Spinal instrumentation, also known as spinal implants, devices or hardware, uses surgical procedures to implant titanium, titanium-alloy, stainless steel, or non-metallic devices into the spine. Instrumentation provides a permanent solution to spinal instability. There are many different types, shapes and sizes of medical implants designed specifically to treat spinal disorders in people of all ages.
Examples of spinal implants include:
Spinal fusion is a process using bone graft to cause 2 opposing bony surfaces to grow together. In medical terminology, spinal fusion is called arthrodesis. Bone graft can be taken from the patient (termed autologous or allograft bone) during the primary surgical procedure or harvested from other individuals (termed allograft bone). Another option for some patients undergoing lumbar (low back) spine surgery is bone morphogenetic protein (BMP). BMP helps to stimulate new bone to grow.
|Examples of Different Types of
Why Instrumentation and Fusion Are Performed Together
Instrumentation is used during spinal fusion because it helps maintain spinal stability while facilitating the process of bone fusion. These procedures are used to restore stability to the spine, treat spinal deformity (such as scoliosis), and bridge space created by the removal of a spinal element (eg, intervertebral disc) during a spinal decompression procedure.
Both procedures work together to immobilize the involved spinal level(s). This does not necessarily mean the patient is unable to move (eg, bend over). Many patients report that they actually feel more mobile because their pain has been reduced or eliminated as a result of spinal fusion surgery.
|Rods and screws are types of instrumentation.|
Instrumentation placed without fusion can result in hardware failure. All metal fatigues with repetitive stress. Continual stress on an implant, unsecured by a solid bone growth (healed fusion), can lead to screw pullout or even fracture of the metal. This can result in broken screws, rods, and even complete breakdown of the construct. Consequently, a solid bony fusion is crucial to the proper healing of a spinal fusion.
Factors such as osteoporosis and smoking are known to impair bone healing and reduce the success of fusion. These patients are more likely to have a pseudofusion (false fusion), which can result in continued pain at the surgical site and implant/device failure. A bone growth stimulator may be prescribed by the surgeon to help avoid fusion problems.
An Old Concept Made New: History of Spinal Instrumentation
Spinal instrumentation and fusion are not new surgical concepts. Dr. Paul Harrington developed spinal instrumentation in the late 1950s.
During that time, many children with polio developed spinal deformities. In an attempt to treat these children, Dr. Harrington developed the first spinal instrumentation system (Harrington Instrumentation). Rods were secured to the spine at 2 ends using hooks. The position of the spine was adjusted using a tackling type of device.
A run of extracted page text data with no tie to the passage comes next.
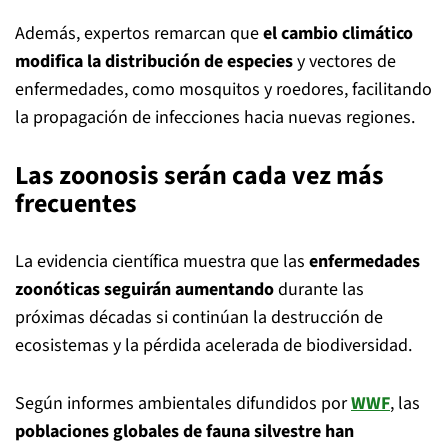
Además, expertos remarcan que
el cambio climático
modifica la distribución de especies
y vectores de
enfermedades, como mosquitos y roedores, facilitando
la propagación de infecciones hacia nuevas regiones.
Las zoonosis serán cada vez más
frecuentes
La evidencia científica muestra que las
enfermedades
zoonóticas seguirán aumentando
durante las
próximas décadas si continúan la destrucción de
ecosistemas y la pérdida acelerada de biodiversidad.
Según informes ambientales difundidos por
WWF
, las
poblaciones globales de fauna silvestre han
Through Dr. Harrington's experience, fusion was discovered to be a necessary adjunct to instrumentation. Today, fusion remains an integral part of procedures using instrumentation.
|An example of spinal cages implanted after discectomy.|
During the 1960s, instrumentation became more mainstream as doctors saw the benefits to patients and found almost 50 ways to modify Harrington's original system. Bone screws and threaded cabling were developed. In the 1970s, Dr. Eduardo Luque was using smooth, bendable rods and wire to stabilize the spine.
In the 1980s, instrumentation evolved into a three-dimensional approach to spinal correction. Rods, hooks, and screws were streamlined to meet individual patient needs with less demand on the surgeon to customize implants on the spot.
Today, spinal instrumentation continues to develop as technology advances the machining, biomechanics, and usability of these implants. Areas of development include smaller, low profile devices to reduce patient discomfort. Many implants can be implanted during minimally invasive spine approaches, and bioabsorbable implants can dissolve after the bony fusion has occurred.
In some cases, rigid titanium or metal implants are too strong and can erode into bone. Consequently, some implants are now made out of polymers that more closely resemble the characteristics of bone.
Advancements in 3D printing have also given us a peek into the future of spinal implants. Although its in the early stages, spine surgeons have successfully used 3D printing to custom-make spinal instrumentation for complex cases that require the utmost precision.